Aus einer kommunikations- und medienwissenschaftlichen Perspektive sind öffentliche Diskurse das Nährmedium der Nachhaltigkeit. Wenn eine Kultur der Nachhaltigkeit durch und in öffentliche(n) Diskurse(n) entsteht, dann sind Medien und Kulturinstitutionen als diejenigen gesellschaftlichen Institutionen zu begreifen, die eine Kultur der Nachhaltigkeit ausdefinieren können, indem sie diese Diskurse, dieses Nährmedium schaffen, bereitstellen und aufrechterhalten.
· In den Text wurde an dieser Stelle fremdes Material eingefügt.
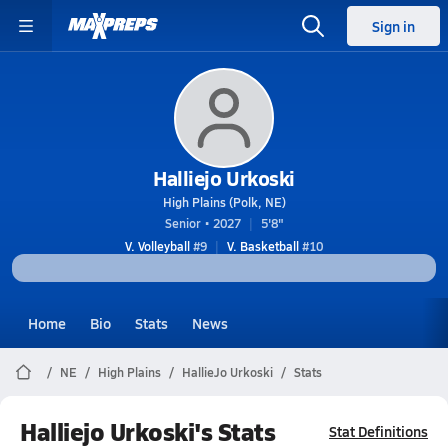
Sign in
Halliejo Urkoski
High Plains (Polk, NE)
Senior • 2027
5'8"
V. Volleyball
#9
V. Basketball
#10
Home
Bio
Stats
News
NE
High Plains
HallieJo Urkoski
Stats
Halliejo Urkoski's Stats
Stat Definitions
Sie liefern Deutungsangebote (Frames), sie erzählen von individuellem Handeln und Entscheidungskonflikten – als Dokumentation, Theaterstück oder Museumsexponat – und ermöglichen damit, dass sich individuelles Handeln miteinander verbindet, regelmäßig und „normaler“ wird und sich damit als Typ und Praktik verfestigt (Kultvierung).
Dementsprechend ist Kulturarbeit das Ausdefinieren von dem, was Nachhaltigkeit eigentlich bedeutet und tragen Kulturinstitutionen die Verantwortung, Handlungs- und Kommunikationsräume für nachhaltiges Handeln zu schaffen und nachhaltiges Handeln zur Praktik zu machen, die dann zu einer Kultur der Nachhaltigkeit wird.
Assoc. Prof. Dr. habil Franzisca Weder, derzeit an der University of Queensland, Brisbane (Australien), forscht, schreibt und lehrt in den Bereichen Organisationskommunikation und Öffentlichkeitsarbeit mit einem besonderen Schwerpunkt auf Nachhaltigkeitskommunikation und CSR.